During the start of 2016, we evaluated Docker and experimented it for packaging and deploying Botmetric SaaS platform components. However, during the process, we realized our core problem (apart from packing dependencies) was of tighter integration between different components and applications that had to be decoupled for reducing the complexity.
How we moved to micro services and why we love it?
- Decoupled Botmetric into manageable microservices — We have undertaken an exercise to completely decouple Botmetric system into small manageable units like Web, Search, Data Analyser, Data Extractor, Scheduler, Task Automator, Notification Engine & Auth Engine, etc. This helped us to have focussed engineers on the micro services development, management and evolution.
- Service discovery with Consul — We have zeroed on consul after evaluating multiple options for our API services, backend services discovery along with configuration and orchestration. Instead of tightly integrating different public and private RESTfull API services within Botmetric across different components, we have moved the complete discovery and configuration into Consul.
- Containerization with Docker — We developed and deployed specific docker files for managing the dependencies of different components so we can develop and deploy them independently without using one or two bloated release packages. The docker images are hosted and managed in EC2 Container Registry provided by AWS.

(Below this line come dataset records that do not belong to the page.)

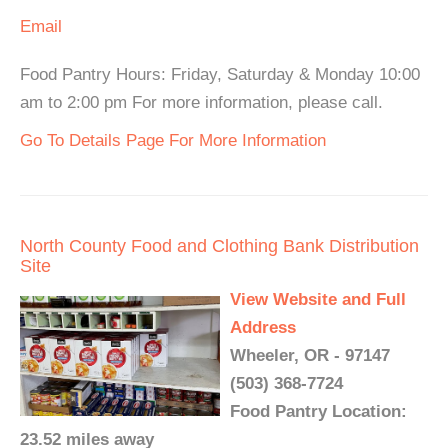
Email
Food Pantry Hours: Friday, Saturday & Monday 10:00
am to 2:00 pm For more information, please call.
Go To Details Page For More Information
North County Food and Clothing Bank Distribution
Site
View Website and Full
Address
Wheeler, OR - 97147
(503) 368-7724
Food Pantry Location:
23.52 miles away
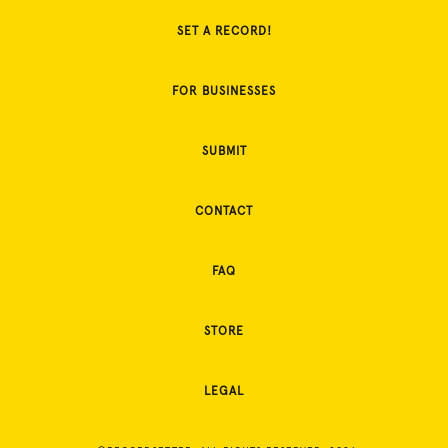
SET A RECORD!
FOR BUSINESSES
SUBMIT
CONTACT
FAQ
STORE
LEGAL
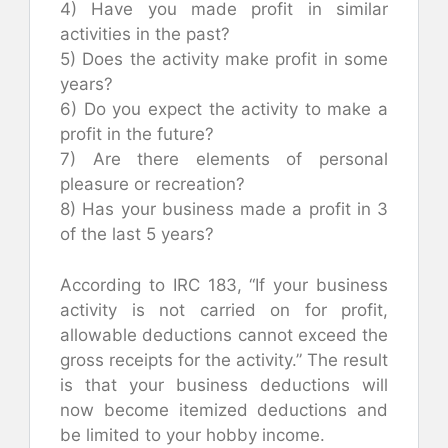
4) Have you made profit in similar
activities in the past?
5) Does the activity make profit in some
years?
6) Do you expect the activity to make a
profit in the future?
7) Are there elements of personal
pleasure or recreation?
8) Has your business made a profit in 3
of the last 5 years?
According to IRC 183, “If your business
activity is not carried on for profit,
allowable deductions cannot exceed the
gross receipts for the activity.” The result
is that your business deductions will
now become itemized deductions and
be limited to your hobby income.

- Microservices cluster management with Nomad — Our common infrastructure fleet in AWS was used to schedule and deploy all the micro services using Nomad. It simplifies the replacement of underlying VMs and controls the workflow for deploying our micro services at scale without breaking our head.
- Components release packaging with Jenkins — Our CI & CD process with Jenkins was modified to support the micro services deployment with being able to create release packages that can be used by Nomad. We currently have around 20 micro services in the Botmetric platform.
During this journey, we have learned that adoption of new services and architectural approaches does bring its own set of challenges including initial hiccups and bringing everyone up-to speed within the team.
We have simplified our complex system into manageable components during the adoption of micro services architecture along with containerization to speed up our development and as well deployment of software.
Our focussed team of 3 to 5 engineers are now responsible for creating, managing and evolving the specific micro services without having to worry about the overall system complexity. This helps us in the simplified sprint planning and development of Botmetric SaaS Platform offering Cost Management & Governance, Security and Compliance, Ops and Automation applications to our end customers.